[TASK OBJECTIVE] This task calls for copying every line of the records that includes the word "middle".
*** Opening of AVAILABLE DATA ***
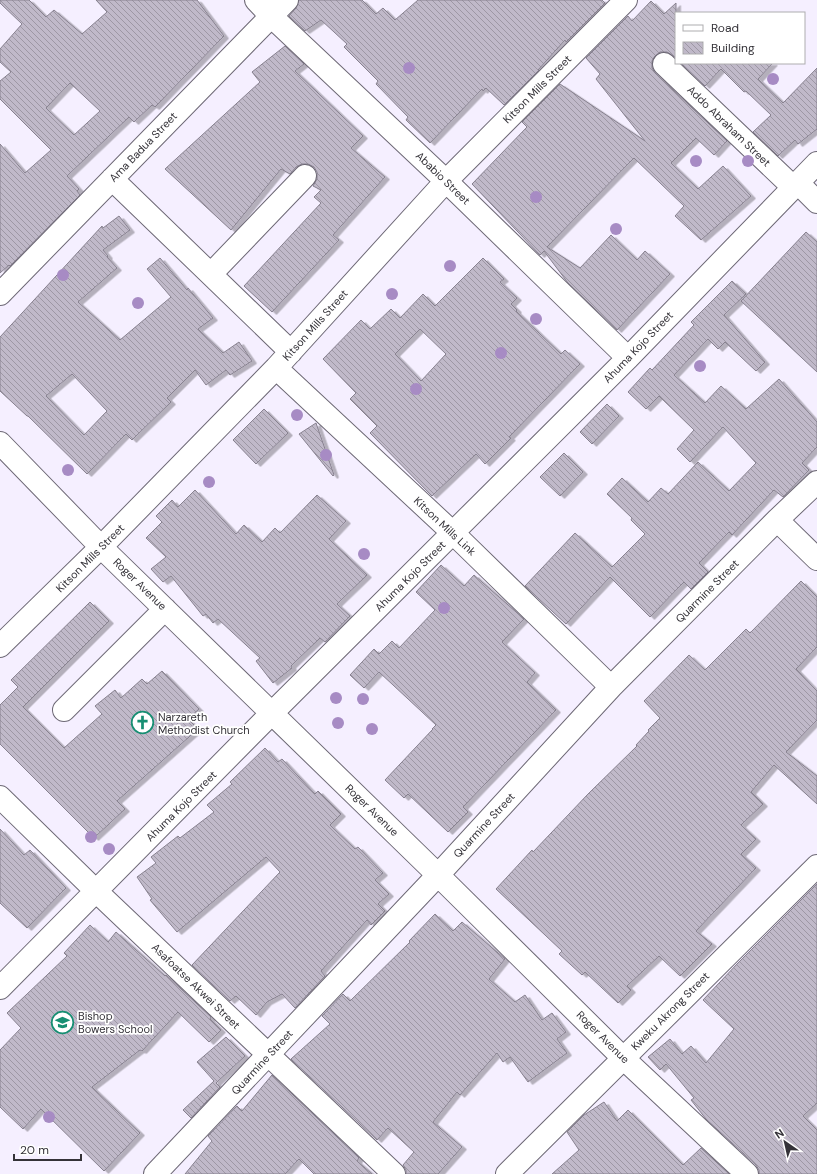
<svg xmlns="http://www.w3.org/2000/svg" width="817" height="1174" font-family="'DM Sans',sans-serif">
	<defs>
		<pattern id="building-back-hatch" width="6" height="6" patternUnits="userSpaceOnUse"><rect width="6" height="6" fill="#c0b9c9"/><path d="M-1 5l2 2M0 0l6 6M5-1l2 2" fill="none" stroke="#9d97a4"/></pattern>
		<filter id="shadow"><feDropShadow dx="4.5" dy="2.5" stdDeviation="0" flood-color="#0004"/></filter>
	</defs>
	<rect width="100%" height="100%" fill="#f5efff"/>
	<path fill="url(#building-back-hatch)" stroke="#87818f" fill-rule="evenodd" filter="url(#shadow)" d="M 0,0 L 29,0 L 46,17 L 54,10 L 82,34 L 107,12 L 96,0 L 197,0 L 224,36 L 155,107 L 152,105 L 134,122 L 129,117 L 67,176 L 79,189 L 77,191 L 80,195 L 10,266 L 9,265 L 0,273 L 0,144 L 25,173 L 51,150 L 0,99 L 0,81 L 11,72 L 0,62 L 0,49 L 22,24 L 0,3 ZM 70,83 L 100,111 L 74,135 L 46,108 Z
		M 299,0 L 362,0 L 376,14 L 383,8 L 395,20 L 418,0 L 602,0 L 605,3 L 566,42 L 565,40 L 538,70 L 539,70 L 504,105 L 486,88 L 483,91 L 482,89 L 430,143 L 406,120 L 408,117 L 376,84 L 378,81 L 344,47 L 347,44 L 321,20 L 305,31 L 289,16 L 296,8 Z
		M 651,1 L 664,14 L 676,3 L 676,58 L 667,52 L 660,52 L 655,56 L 652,61 L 652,68 L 655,73 L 727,141 L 714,155 L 696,138 L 671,163 L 698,189 L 723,166 L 751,196 L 701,240 L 675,216 L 684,206 L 634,158 L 585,208 L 547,247 L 580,268 L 611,235 L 637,260 L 645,251 L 670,274 L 617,330 L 568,283 L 544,251 L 540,255 L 472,184 L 527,127 L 522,122 L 560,84 L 645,141 L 596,79 L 600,74 L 586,58 L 628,16 L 632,21 Z
		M 285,46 L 304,64 L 295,71 L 363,136 L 351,148 L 385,177 L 333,235 L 339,240 L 272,312 L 244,286 L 321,203 L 314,197 L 321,190 L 313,186 L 317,179 L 317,172 L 314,167 L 308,164 L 302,164 L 296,167 L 290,174 L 281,169 L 231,230 L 165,169 L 260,82 L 252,72 Z
		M 681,63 L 773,63 L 758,79 L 783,103 L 817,68 L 817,129 L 798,144 L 795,140 L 778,156 L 753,132 L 771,115 L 746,91 L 744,92 L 721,69 L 705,86 Z
		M 119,216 L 130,230 L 103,250 L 108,256 L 107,257 L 117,268 L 78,302 L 120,340 L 171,297 L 147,269 L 160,258 L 187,290 L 188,288 L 213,318 L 198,329 L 223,353 L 239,342 L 252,361 L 230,375 L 226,370 L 206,385 L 195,370 L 167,398 L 171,402 L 132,440 L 126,434 L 87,474 L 28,416 L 27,416 L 0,391 L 0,337 L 102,226 L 103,228 ZM 72,374 L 107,411 L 84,435 L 46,396 Z
		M 806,232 L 817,242 L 817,372 L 741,301 Z
		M 483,258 L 504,279 L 500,282 L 517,298 L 511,304 L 517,310 L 516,311 L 561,354 L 565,350 L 580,364 L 509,437 L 511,438 L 485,464 L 476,454 L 432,496 L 370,433 L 377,426 L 350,399 L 356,393 L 323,359 L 361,320 L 370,329 L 391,309 L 400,318 L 423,294 L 435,306 ZM 420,329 L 446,354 L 421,381 L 395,354 Z
		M 732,281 L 746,294 L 724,315 L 765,362 L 756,371 L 725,342 L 718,349 L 708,339 L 674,375 L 705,403 L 721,386 L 746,409 L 779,379 L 817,422 L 817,447 L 802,463 L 809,470 L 783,497 L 774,490 L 732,535 L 729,532 L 699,563 L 708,572 L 691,589 L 684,582 L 650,617 L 610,577 L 566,624 L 525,586 L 575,533 L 612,567 L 645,534 L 631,520 L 632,518 L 607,494 L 622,478 L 648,502 L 661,488 L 668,494 L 698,462 L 729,491 L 756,463 L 723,427 L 690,462 L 677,449 L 694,430 L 659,396 L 646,409 L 628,392 L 650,368 L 652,370 L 694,325 L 691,322 Z
		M 607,404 L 619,416 L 592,444 L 580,432 Z
		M 264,409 L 288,433 L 256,464 L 233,440 Z
		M 316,423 L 334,475 L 333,476 L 299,434 Z
		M 564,453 L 583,472 L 560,496 L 540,477 Z
		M 195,490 L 236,534 L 244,525 L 262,542 L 275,528 L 280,533 L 317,495 L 346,521 L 329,539 L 367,575 L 337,604 L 350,616 L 325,642 L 320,638 L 291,666 L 292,668 L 273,683 L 256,661 L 260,658 L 218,619 L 213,623 L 206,614 L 203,616 L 171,576 L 163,582 L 151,569 L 166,557 L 146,538 L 162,522 L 156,516 L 172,500 L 178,507 Z
		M 441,565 L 464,586 L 474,575 L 524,619 L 502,642 L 535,673 L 527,682 L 556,710 L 463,807 L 468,812 L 448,832 L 408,794 L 404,798 L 385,780 L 433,729 L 432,729 L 436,725 L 379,672 L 364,688 L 350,675 L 374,649 L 379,654 L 392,641 L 399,648 L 435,610 L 416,592 Z
		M 801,581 L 817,597 L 817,647 L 796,669 L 817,691 L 817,720 L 786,752 L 817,776 L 817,804 L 774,765 L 751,792 L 763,804 L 741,825 L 756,839 L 741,854 L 756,868 L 696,931 L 712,944 L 680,976 L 659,956 L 627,986 L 631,990 L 618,1003 L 585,972 L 582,975 L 559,954 L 562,951 L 496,889 L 532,850 L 533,852 L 588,794 L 637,746 L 636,745 L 649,731 L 648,730 L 660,718 L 644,701 L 689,655 L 705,670 L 746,629 L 750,633 Z
		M 90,602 L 109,621 L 23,707 L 64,748 L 102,714 L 95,706 L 115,690 L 121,698 L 142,679 L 147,684 L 162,671 L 199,709 L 188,719 L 198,729 L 117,801 L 125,809 L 94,838 L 0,744 L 0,705 L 18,687 L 11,680 Z
		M 265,748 L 278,762 L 282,759 L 315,794 L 318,791 L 341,814 L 330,825 L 355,849 L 358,847 L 383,873 L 375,880 L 389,894 L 378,904 L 385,911 L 371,925 L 367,920 L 321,971 L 325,976 L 295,1008 L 282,994 L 267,1002 L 256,1015 L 236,996 L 230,1001 L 192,965 L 280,872 L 266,857 L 177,932 L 150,900 L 152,899 L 137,877 L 156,863 L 151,857 L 178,836 L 180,838 L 214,812 L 207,805 L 232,784 L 230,782 Z
		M 0,829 L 24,855 L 30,850 L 66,888 L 27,928 L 0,903 Z
		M 817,884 L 817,1103 L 803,1116 L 817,1130 L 817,1174 L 759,1174 L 759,1170 L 756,1165 L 706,1119 L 691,1100 L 694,1098 L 666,1064 L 660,1070 L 648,1057 L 670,1039 L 682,1054 L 691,1046 L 706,1063 L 734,1029 L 703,1000 L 737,964 Z
		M 435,914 L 453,931 L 462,922 L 505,959 L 489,979 L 515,1002 L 525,995 L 542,1020 L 552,1013 L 566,1032 L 557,1039 L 567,1053 L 528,1082 L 510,1057 L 503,1062 L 497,1053 L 460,1095 L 457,1092 L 433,1122 L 462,1147 L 438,1174 L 406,1174 L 406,1170 L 403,1165 L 414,1152 L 388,1128 L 377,1140 L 291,1059 L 330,1024 L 322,1016 L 343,994 L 350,1001 L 410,942 L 409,941 Z
		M 90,925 L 108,942 L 116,932 L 165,976 L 166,975 L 211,1017 L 210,1019 L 221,1030 L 209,1042 L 178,1012 L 142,1051 L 140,1050 L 92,1087 L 140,1133 L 104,1171 L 41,1109 L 23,1129 L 0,1107 L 0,1050 L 21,1028 L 7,1013 L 67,956 L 64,953 Z
		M 226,1037 L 245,1056 L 216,1083 L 220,1087 L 191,1118 L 183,1110 L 214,1081 L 197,1062 Z
		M 272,1075 L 359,1158 L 357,1161 L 372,1174 L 314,1174 L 299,1159 L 285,1174 L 185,1174 L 212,1141 L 208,1136 L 237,1106 L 242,1111 Z
		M 604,1102 L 617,1121 L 628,1110 L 683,1165 L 701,1148 L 729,1174 L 552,1174 L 579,1150 L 567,1132 L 584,1115 Z"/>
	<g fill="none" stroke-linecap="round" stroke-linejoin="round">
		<defs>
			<path id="minor" d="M 256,0 L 271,16 L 446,181 L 628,358
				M 664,64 L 793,187
				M 112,179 L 291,352
				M 798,183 L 817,202
				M 211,274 L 305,176
				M 0,294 L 287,0
				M 276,368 L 453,533 L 611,687
				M 0,443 L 101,547 L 438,875 L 623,1058 L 747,1174
				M 777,520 L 817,559
				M 0,646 L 101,547 L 276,368 L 446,181 L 626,0
				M 64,710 L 165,609
				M 0,797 L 96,891 L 394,1174
				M 0,988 L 272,713 L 628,358 L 817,163
				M 155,1174 L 438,875 L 611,687 L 777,520 L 817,482
				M 507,1174 L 817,866"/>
		</defs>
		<use href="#minor" stroke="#6d6875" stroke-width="24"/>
		<use href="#minor" stroke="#fff" stroke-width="22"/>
	</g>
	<g fill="#a78bc4">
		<circle cx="409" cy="68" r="6"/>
		<circle cx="773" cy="79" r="6"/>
		<circle cx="696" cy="161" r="6"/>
		<circle cx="748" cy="161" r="6"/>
		<circle cx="536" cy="197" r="6"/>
		<circle cx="616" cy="229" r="6"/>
		<circle cx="450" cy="266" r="6"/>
		<circle cx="63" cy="275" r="6"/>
		<circle cx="392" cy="294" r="6"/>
		<circle cx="138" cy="303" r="6"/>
		<circle cx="536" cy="319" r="6"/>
		<circle cx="501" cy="353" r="6"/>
		<circle cx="700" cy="366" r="6"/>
		<circle cx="416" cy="389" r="6"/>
		<circle cx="297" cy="415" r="6"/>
		<circle cx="326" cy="455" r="6"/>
		<circle cx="68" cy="470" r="6"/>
		<circle cx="209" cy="482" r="6"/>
		<circle cx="364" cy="554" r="6"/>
		<circle cx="444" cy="608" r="6"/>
		<circle cx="336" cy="698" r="6"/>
		<circle cx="363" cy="699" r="6"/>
		<circle cx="338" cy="723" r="6"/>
		<circle cx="372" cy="729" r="6"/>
		<circle cx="91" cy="837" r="6"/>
		<circle cx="109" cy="849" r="6"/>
		<circle cx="49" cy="1117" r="6"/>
	</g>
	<defs>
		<symbol id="church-ring" viewBox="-11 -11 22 22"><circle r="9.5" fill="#fff" stroke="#178f73" stroke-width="1.5"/><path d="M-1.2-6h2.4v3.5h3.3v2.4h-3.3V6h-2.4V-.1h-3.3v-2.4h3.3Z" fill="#178f73"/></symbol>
		<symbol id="school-ring" viewBox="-11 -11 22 22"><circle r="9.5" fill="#fff" stroke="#178f73" stroke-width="1.5"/><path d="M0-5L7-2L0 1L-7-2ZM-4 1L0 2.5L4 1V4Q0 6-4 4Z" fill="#178f73"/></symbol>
	</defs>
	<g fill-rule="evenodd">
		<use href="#church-ring" x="130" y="710" width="25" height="25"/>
		<use href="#school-ring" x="50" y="1010" width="25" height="25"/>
	</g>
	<g text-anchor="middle" stroke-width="3.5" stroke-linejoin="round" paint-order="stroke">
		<g font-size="11" fill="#343238" stroke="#fff">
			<text transform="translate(537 89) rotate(-45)" y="4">Kitson Mills Street</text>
			<text transform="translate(729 126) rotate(44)" y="4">Addo Abraham Street</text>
			<text transform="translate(143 147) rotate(-46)" y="4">Ama Badua Street</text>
			<text transform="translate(443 178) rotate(44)" y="4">Ababio Street</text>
			<text transform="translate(315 325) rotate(-48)" y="4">Kitson Mills Street</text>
			<text transform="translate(638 347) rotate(-46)" y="4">Ahuma Kojo Street</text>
			<text transform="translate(445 526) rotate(43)" y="4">Kitson Mills Link</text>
			<text transform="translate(90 558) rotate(-45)" y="4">Kitson Mills Street</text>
			<text transform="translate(410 576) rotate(-45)" y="4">Ahuma Kojo Street</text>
			<text transform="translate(140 584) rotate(44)" y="4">Roger Avenue</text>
			<text transform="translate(707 591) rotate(-45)" y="4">Quarmine Street</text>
			<text transform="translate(181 806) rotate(-45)" y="4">Ahuma Kojo Street</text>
			<text transform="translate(372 810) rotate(44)" y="4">Roger Avenue</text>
			<text transform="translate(484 825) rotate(-47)" y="4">Quarmine Street</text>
			<text transform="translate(196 986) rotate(44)" y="4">Asafoatse Akwei Street</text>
			<text transform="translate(670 1011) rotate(-45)" y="4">Kweku Akrong Street</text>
			<text transform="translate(603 1037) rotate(45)" y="4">Roger Avenue</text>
			<text transform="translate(262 1062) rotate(-47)" y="4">Quarmine Street</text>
		</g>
		<g font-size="11" fill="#343238" stroke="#fff" text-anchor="start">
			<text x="158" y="721">Narzareth<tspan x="158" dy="13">Methodist Church</tspan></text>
			<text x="78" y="1020">Bishop<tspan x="78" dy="13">Bowers School</tspan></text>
		</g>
	</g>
	<rect x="675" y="12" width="130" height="52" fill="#ffffff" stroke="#aeadaf"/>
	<rect x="683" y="25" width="20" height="6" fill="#ffffff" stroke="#aeadaf"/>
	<text x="711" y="32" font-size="12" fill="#343238">Road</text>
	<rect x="683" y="42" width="20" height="12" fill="url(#building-back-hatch)" stroke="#aeadaf"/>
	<text x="711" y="52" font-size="12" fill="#343238">Building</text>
	<g transform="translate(785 1142) rotate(326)" stroke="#ffffff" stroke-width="3" paint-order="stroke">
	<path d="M0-3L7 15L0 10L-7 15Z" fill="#343238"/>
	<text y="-6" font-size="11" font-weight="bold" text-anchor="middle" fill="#343238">N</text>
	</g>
	<path d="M14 1154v6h67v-6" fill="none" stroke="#343238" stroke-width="2"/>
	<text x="20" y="1154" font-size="12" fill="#343238" stroke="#ffffff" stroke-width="3" paint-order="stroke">20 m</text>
</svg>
*** Close of AVAILABLE DATA ***
[YOUR SOLUTION]
	<g text-anchor="middle" stroke-width="3.5" stroke-linejoin="round" paint-order="stroke">
	<text y="-6" font-size="11" font-weight="bold" text-anchor="middle" fill="#343238">N</text>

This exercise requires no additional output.